When they are, St. Jude's Ranch then tries to accommodate children's desire to maintain contact with their brothers and sisters. Billy, 12½, lives in St. Michael's and says he has spent "six or seven" Christmases at St. Jude's Ranch.

This year, he's looking forward to spending Christmas with his two sisters, ages 16 and 18, in Las Vegas.

For some children at St. Jude's, the ultimate gift would be to be reunited with their families. For others, it's to be adopted.

"Often, our children have been bumped around by the system," Harris says, so the goal is to "normalize" their lives as much as possible.

And a part of that is giving children at the ranch a good Christmas.

"Not everything is unicorns and rainbows here. This is difficult stuff we're doing here," Harris adds. "So you have to be careful not to overindulge and to be sure Christmas is as normal as it would be for our own children."
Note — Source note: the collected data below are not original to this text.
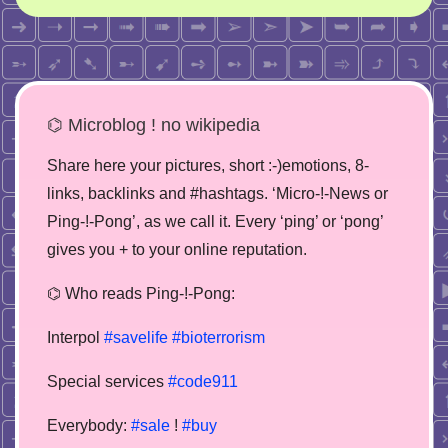
⌬ Microblog ! no wikipedia
Share here your pictures, short :-)emotions, 8-
links, backlinks and #hashtags. ‘Micro-!-News or
Ping-!-Pong’, as we call it. Every ‘ping’ or ‘pong’
gives you + to your online reputation.
⌬ Who reads Ping-!-Pong:
Interpol
#savelife
#bioterrorism
Special services
#code911
Everybody:
#sale
!
#buy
Donors and sponsors help to cover the cost of gifts and other Christmas-related expenses. The ranch also raises money by efforts that include collecting labels from Campbell's products to exchange for vehicles.

A longtime project for the ranch also has been collecting, and then having children at St. Jude's Ranch refashion, used Christmas cards and other-occasion greeting cards. The recycled cards then are sold in the ranch's gift shop and online (www.stjudesranch.org).

However, Hallmark, American Greeting and Disney cards can't be accepted. That's ironic, considering the inflatable figures of Mickey and Minnie Mouse that are included among the Christmas decorations in a courtyard at the ranch.

"I have it on my agenda to write a letter," Melgaard jokes.

In the end, what may be the most surprising thing about Christmas at St. Jude's Ranch is what you might find on children's Christmas lists.

"I think the thing I find most interesting is, you'd think if you were a foster kid, you'd want everything," Harris says. "You'd want it all because you don't have anything. But what they want most is a letter from their parents. You can hand this Bic pen to them if it's from Mom, and that would be a treasured thing.

"They very much look for meaningful things," Harris says. "That's why it's important for us to provide a meaningful Christmas."